It's not clear why humans need to officialize their relationships, but it seems quite handy when these relationships need to be indicated or explained to others, or when folks tend to forget their proper loyalty to specific others. Probably in that same vein comes the wish of the Lord to make covenants with Abraham and Israel. His hesed towards us is even more difficult to explain, but he mentions it often (Exodus 20:6, 34:6-7). And because of the legal ring to this word, translators usually render it with words like loving-kindness, true faithfulness or faithful love. Here at Abarim Publications we choose 'allegiance' since that word covers both a natural inclination and a formal covenant.

As the celebration of God's covenant with Abraham turned into a religion, those people that became focused on the obligatory hesed of us to him became known in translations, not as loving-kind people but as pious people (Jeremiah 2:2, Isaiah 57:1). This distinction, however, is entirely forced and not Biblical. Other derivatives of this same root are:

  • The adjective חסיד (hasid), originally meaning kind (2 Samuel 22:26), but mostly used in the sense of pious or godly (Psalm 4:3, 1 Samuel 2:9, Micah 7:2).
  • The feminine noun חסידה (hasida), meaning stork. Why the stork was known as a kind or pious creature isn't known. Various sources suggest it's because the stork is kind to its young, but kindness to offspring isn't a unique quality of the stork. The stork was pronounced unclean (Leviticus 11:19), its home was in the cypress (Psalm 104:17), and it knew its seasons (Jeremiah 8:7).

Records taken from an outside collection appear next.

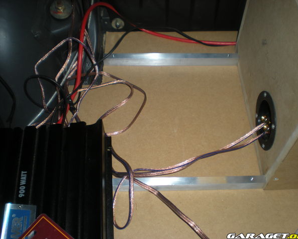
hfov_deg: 45.8
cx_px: 152
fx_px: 353
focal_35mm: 40
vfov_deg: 37.4
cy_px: 120
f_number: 3.1
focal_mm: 6.3
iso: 64
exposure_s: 1/60
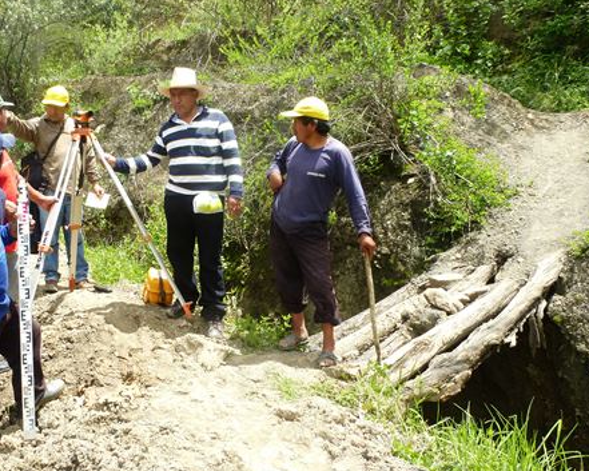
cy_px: 185
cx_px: 170
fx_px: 593
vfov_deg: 43.1
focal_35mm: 34
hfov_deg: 51.2
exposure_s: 1/250
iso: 100
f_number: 4
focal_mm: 4.3
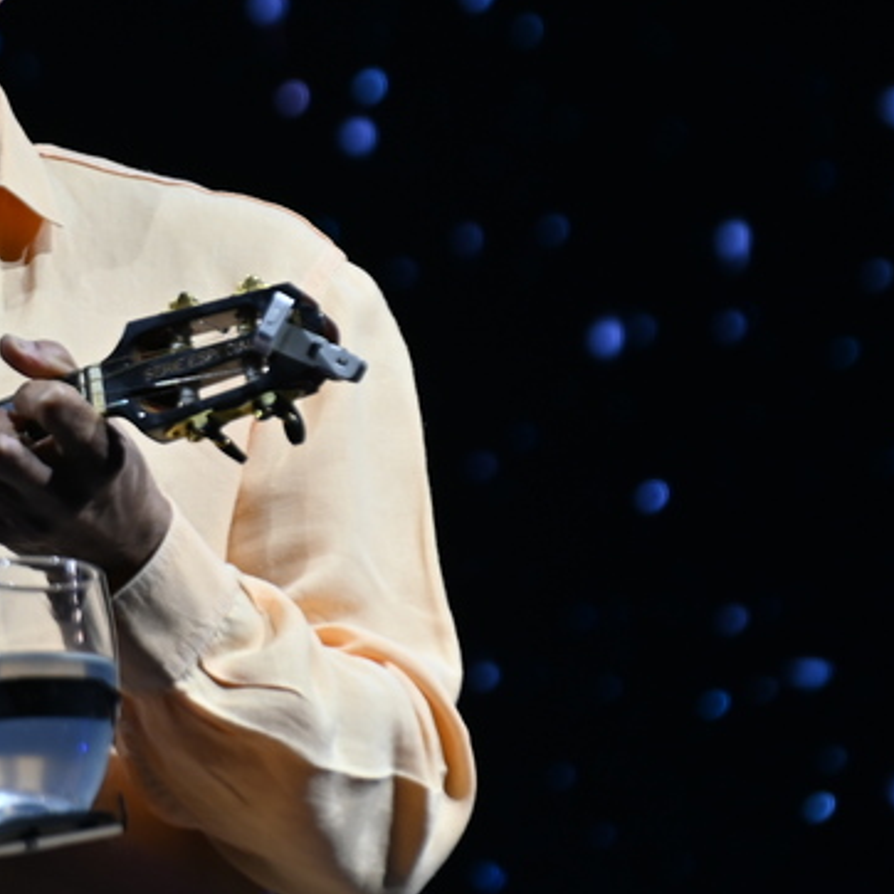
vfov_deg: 2.5
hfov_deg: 2.5
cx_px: -54
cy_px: 394
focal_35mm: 704
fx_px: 20570
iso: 100
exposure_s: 1/80
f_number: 5.3
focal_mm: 200
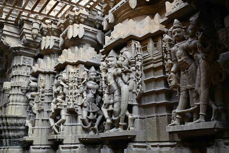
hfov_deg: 53.1
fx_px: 229
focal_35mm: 36
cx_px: 114
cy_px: 76
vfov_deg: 36.9
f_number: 4
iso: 100
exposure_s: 1/40
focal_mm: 36
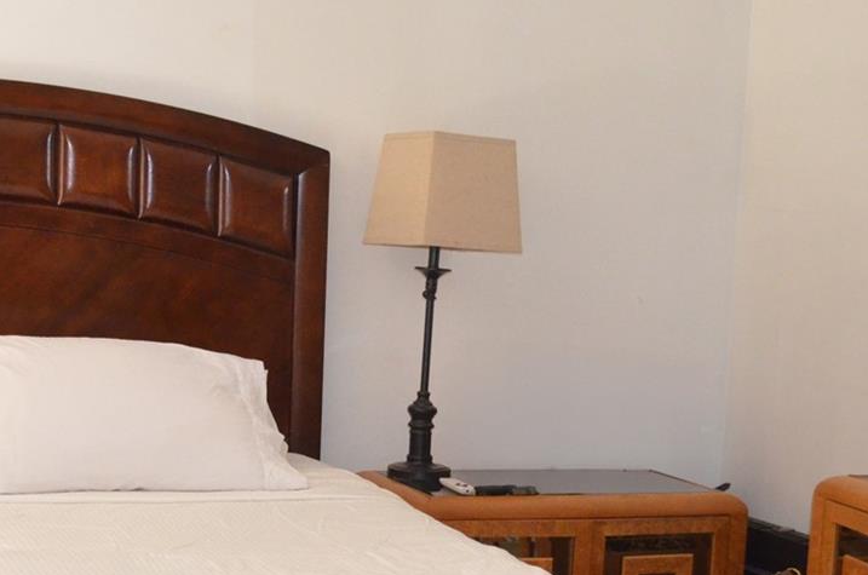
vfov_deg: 15.5
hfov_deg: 22.9
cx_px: 115
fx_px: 2093
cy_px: 485
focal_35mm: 87
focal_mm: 26
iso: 2800
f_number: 4.2
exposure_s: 1/60
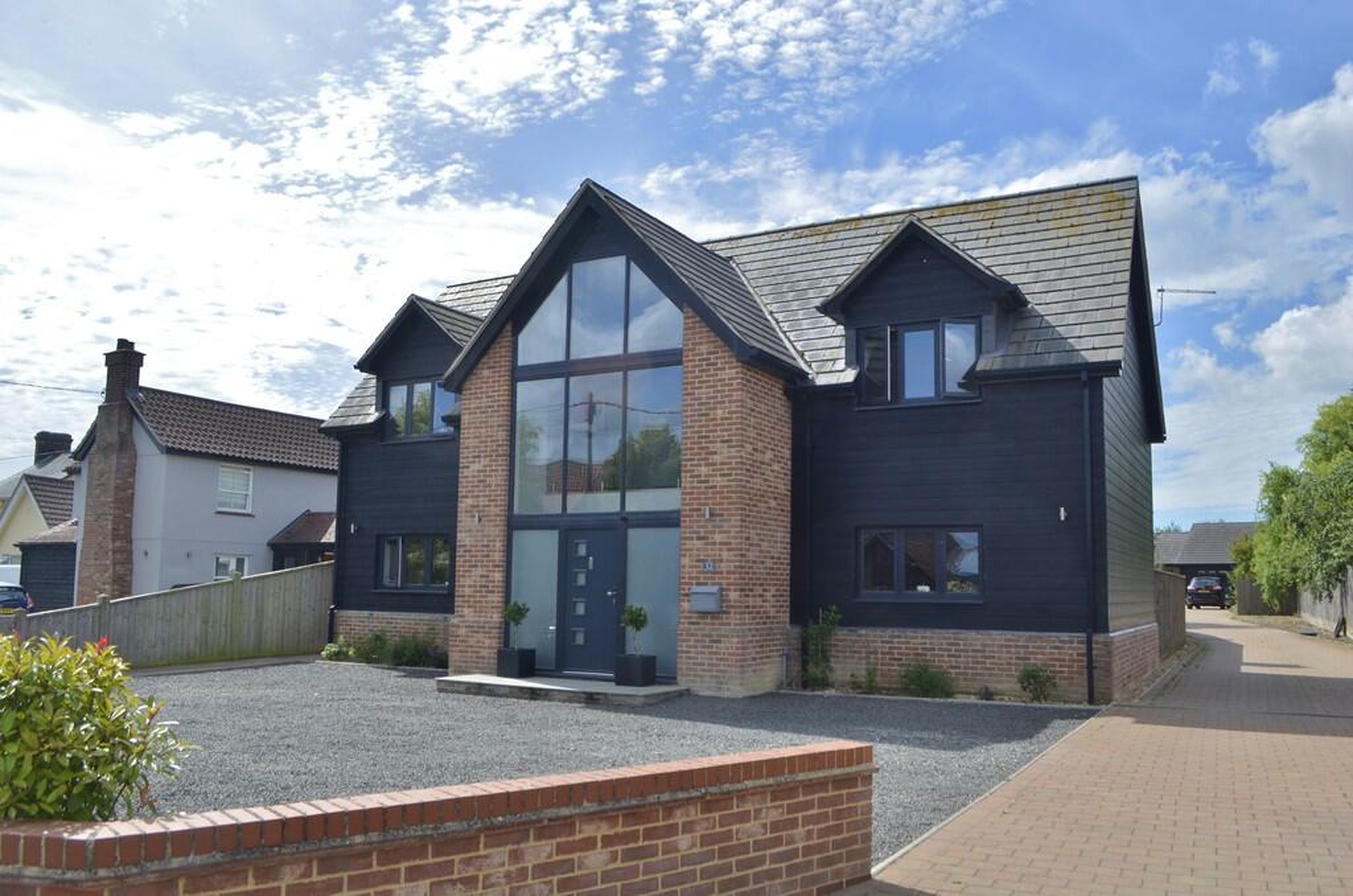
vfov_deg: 47.7
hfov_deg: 67.5
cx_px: 676
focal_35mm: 27
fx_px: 1013
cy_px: 448
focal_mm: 18
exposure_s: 1/250
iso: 110
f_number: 8
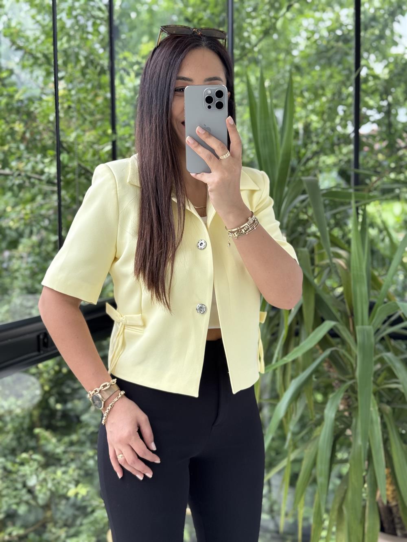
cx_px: 204
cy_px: 271
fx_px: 752
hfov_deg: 30.3
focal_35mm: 48
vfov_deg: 39.7
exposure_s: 1/269
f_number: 1.78
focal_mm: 6.76
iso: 64
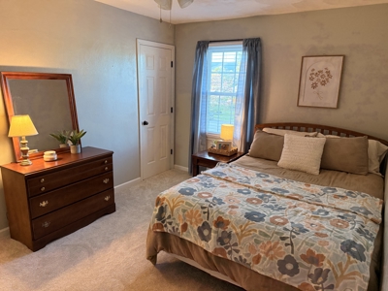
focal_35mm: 24
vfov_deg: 56.8
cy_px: 146
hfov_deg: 71.6
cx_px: 194
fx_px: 269
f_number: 1.78
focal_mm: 6.76
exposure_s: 1/60
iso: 250
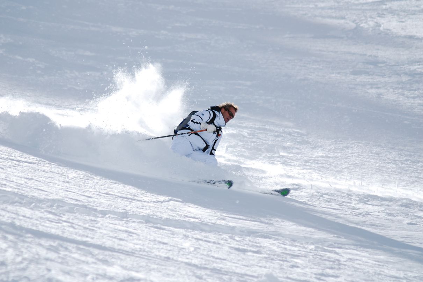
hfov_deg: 8.7
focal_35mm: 238
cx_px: 201
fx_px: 2796
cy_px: 139
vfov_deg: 5.8
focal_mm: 150
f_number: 5
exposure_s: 1/1250
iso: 100
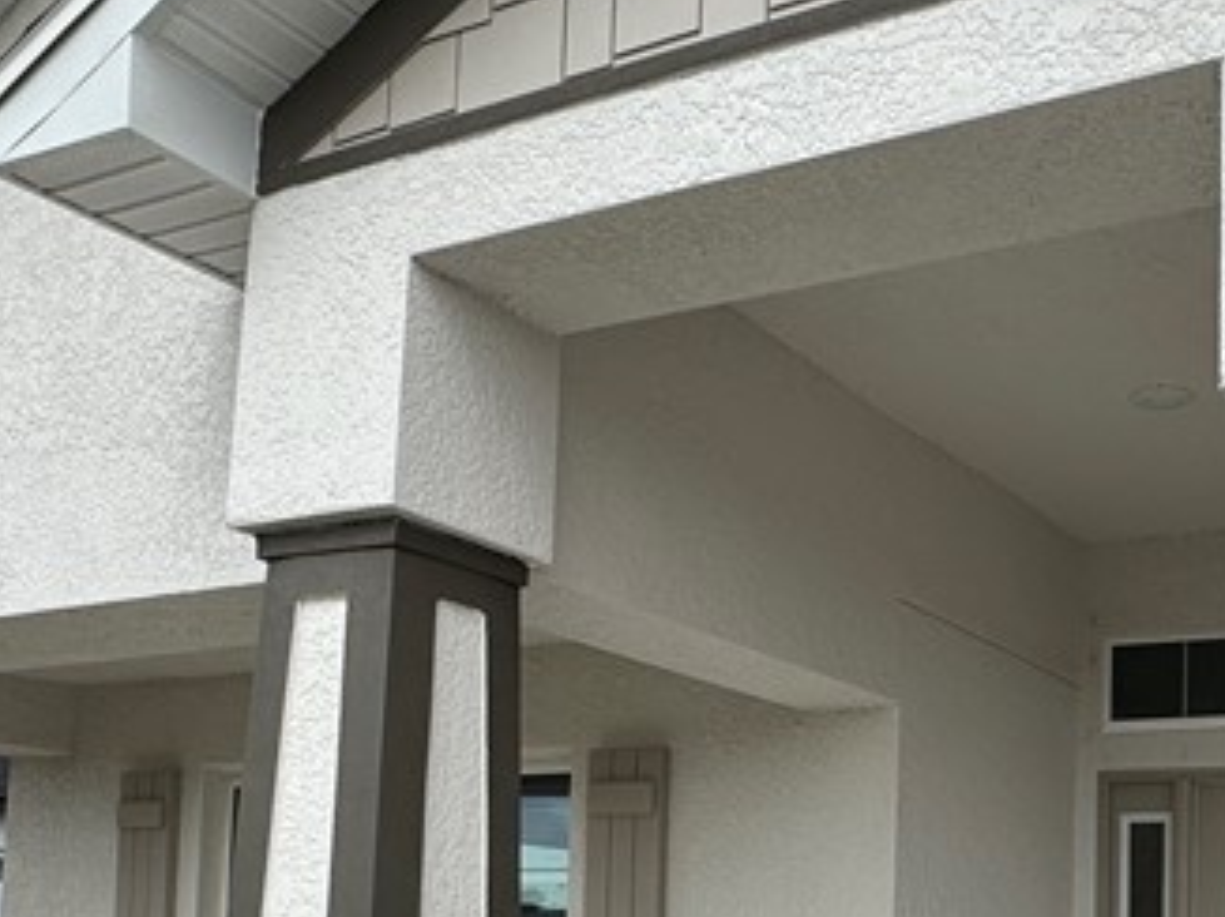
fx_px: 1556
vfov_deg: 31.1
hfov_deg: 40.9
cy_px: 857
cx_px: 1007
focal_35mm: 44
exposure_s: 1/2028
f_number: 2.2
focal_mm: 2.22
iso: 50
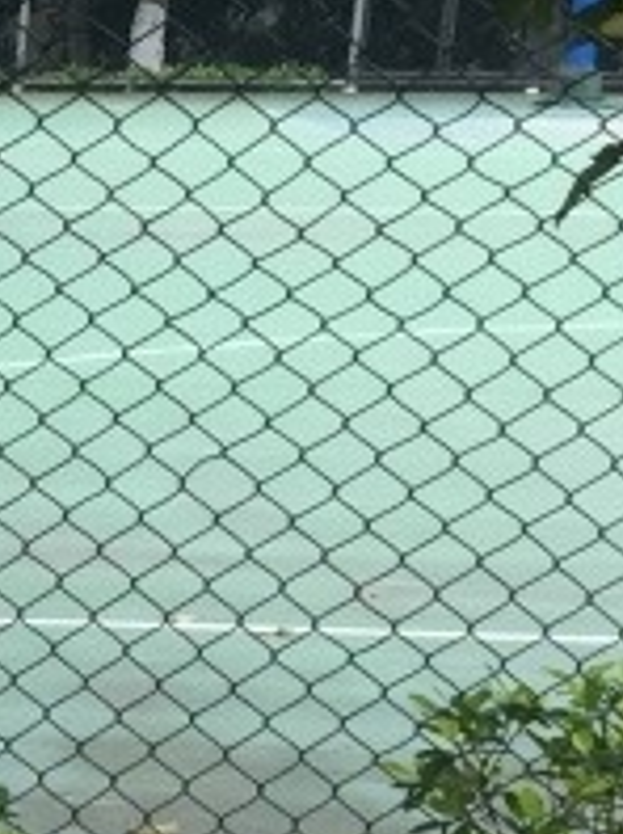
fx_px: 4233
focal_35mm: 176
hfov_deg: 7.5
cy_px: 1200
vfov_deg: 10.9
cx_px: -1212
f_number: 2.2
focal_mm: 4.15
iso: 32
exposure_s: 1/391
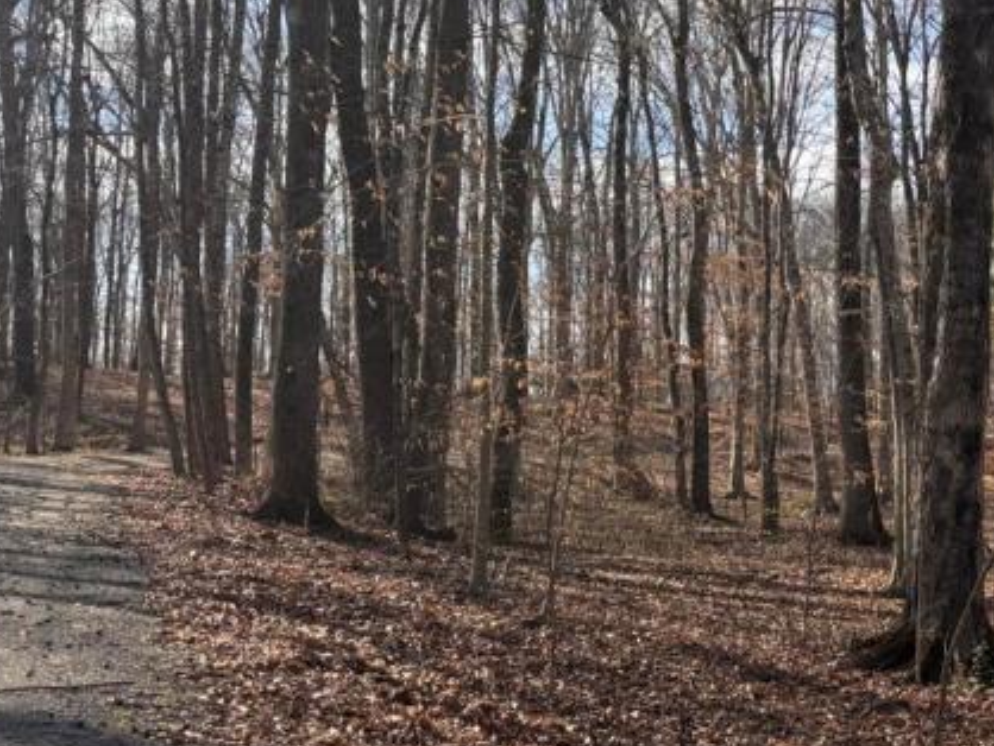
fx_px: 1580
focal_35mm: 55
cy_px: 435
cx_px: 1107
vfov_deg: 26.5
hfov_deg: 30.9
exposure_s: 1/1339
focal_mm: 6.76
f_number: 1.78
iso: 80
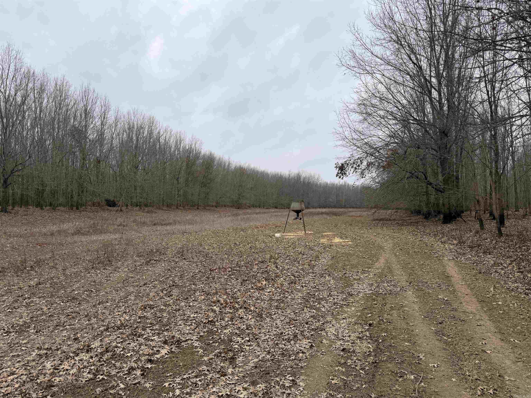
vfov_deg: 56.8
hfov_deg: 71.6
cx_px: 266
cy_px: 199
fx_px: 368
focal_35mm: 24
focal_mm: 6.76
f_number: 1.78
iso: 80
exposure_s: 1/3021
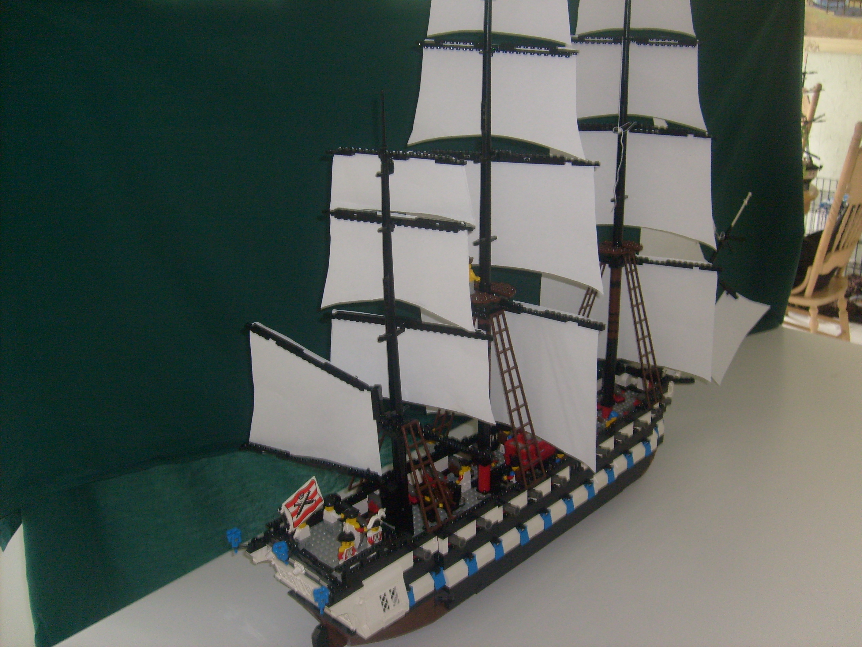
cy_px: 324
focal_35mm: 35
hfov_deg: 52.6
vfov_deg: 40.7
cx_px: 431
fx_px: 872
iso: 100
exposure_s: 1/45
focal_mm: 5.8
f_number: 2.8
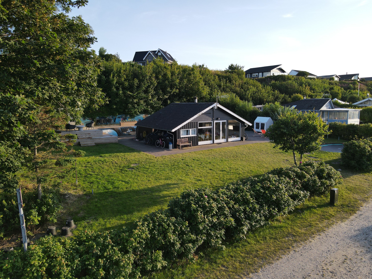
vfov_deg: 56.8
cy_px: 140
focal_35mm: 24
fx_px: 258
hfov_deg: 71.6
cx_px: 186
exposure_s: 1/200
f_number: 2.8
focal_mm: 4.5
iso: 100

Our word occurs one final time in the visions of Zechariah, in which two women with stork wings transport the ephah with Wickedness in it to its temple in Shinar (Zechariah 5:9).
חסד II

The verb חסד (hasad II) is an Aramaism. It means to be reproached or ashamed. In the Bible it occurs only in Proverbs 25:10.

This verb's obvious derivative is the masculine noun חסד (hesed), meaning shame or reproach. This noun occurs twice: in Leviticus 20:17 and Proverbs 14:34.